A steel part is carburized at temperature T₁ and then again at a higher temperature T₂. The diffusivity D follows D = D₀ exp(−Qd/RT). Which outcome is expected at T₂?
AD decreases because higher temperature destabilizes the lattice
BD increases because the exponential term becomes less negative, raising D dramatically
CD stays the same because D₀ is fixed
DD increases linearly with temperature
In the Arrhenius expression D = D₀ exp(−Qd/RT), raising T makes the exponent −Qd/RT less negative, so exp(−Qd/RT) grows. Because the relationship is exponential, even a modest temperature increase produces a large jump in D — often an order of magnitude for a 50°C rise.
Question 2 True / False
Carbon diffusing into iron (interstitial diffusion) is faster than iron atoms exchanging sites (substitutional diffusion) because interstitial atoms do not require a neighboring vacancy to move.
TTrue
FFalse
Answer: True
Substitutional diffusion depends on a vacancy being adjacent to the diffusing atom — a relatively rare event. Interstitial atoms (like C in the iron lattice) are small enough to hop between existing gaps without waiting for vacancies, giving interstitial diffusion a lower activation energy Qd and therefore higher D at any given temperature.
Question 3 Short Answer
During carburization of steel, how does the carbon concentration profile change with increasing exposure time at constant temperature?
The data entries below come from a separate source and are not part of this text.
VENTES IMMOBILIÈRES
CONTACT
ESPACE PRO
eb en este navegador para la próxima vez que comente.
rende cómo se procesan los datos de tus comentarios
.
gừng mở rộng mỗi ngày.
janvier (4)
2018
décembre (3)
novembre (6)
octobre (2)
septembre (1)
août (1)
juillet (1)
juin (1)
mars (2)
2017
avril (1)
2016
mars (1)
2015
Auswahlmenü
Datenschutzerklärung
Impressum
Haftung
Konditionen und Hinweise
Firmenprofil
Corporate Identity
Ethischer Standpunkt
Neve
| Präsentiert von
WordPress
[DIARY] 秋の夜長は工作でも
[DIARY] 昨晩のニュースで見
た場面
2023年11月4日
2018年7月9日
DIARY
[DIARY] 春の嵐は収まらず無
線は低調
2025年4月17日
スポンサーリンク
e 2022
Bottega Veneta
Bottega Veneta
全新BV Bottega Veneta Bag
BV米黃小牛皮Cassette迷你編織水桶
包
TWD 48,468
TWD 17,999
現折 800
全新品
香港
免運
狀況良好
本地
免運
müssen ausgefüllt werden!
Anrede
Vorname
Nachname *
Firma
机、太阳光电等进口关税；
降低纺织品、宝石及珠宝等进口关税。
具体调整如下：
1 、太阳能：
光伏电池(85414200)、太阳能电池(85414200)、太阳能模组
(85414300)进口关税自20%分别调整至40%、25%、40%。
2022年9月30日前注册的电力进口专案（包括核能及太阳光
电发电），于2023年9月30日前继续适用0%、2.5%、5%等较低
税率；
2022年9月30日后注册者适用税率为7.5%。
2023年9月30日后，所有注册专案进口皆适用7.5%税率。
Think about your answer, then reveal below.
Model answer: The profile broadens and carbon penetrates deeper into the steel. The complementary error function solution C(x,t) = Cs − (Cs − C₀)·erf(x / 2√(Dt)) shows that the characteristic diffusion depth scales as √(Dt), so longer time t pushes the concentration profile further from the surface while the surface concentration remains fixed at Cs.
The erfc solution comes directly from Fick's second law for a semi-infinite solid with constant surface concentration. The √(Dt) scaling is fundamental: doubling the time does not double the penetration depth — it increases it by only √2. This sublinear growth explains why extremely deep case hardening requires very long times or much higher temperatures.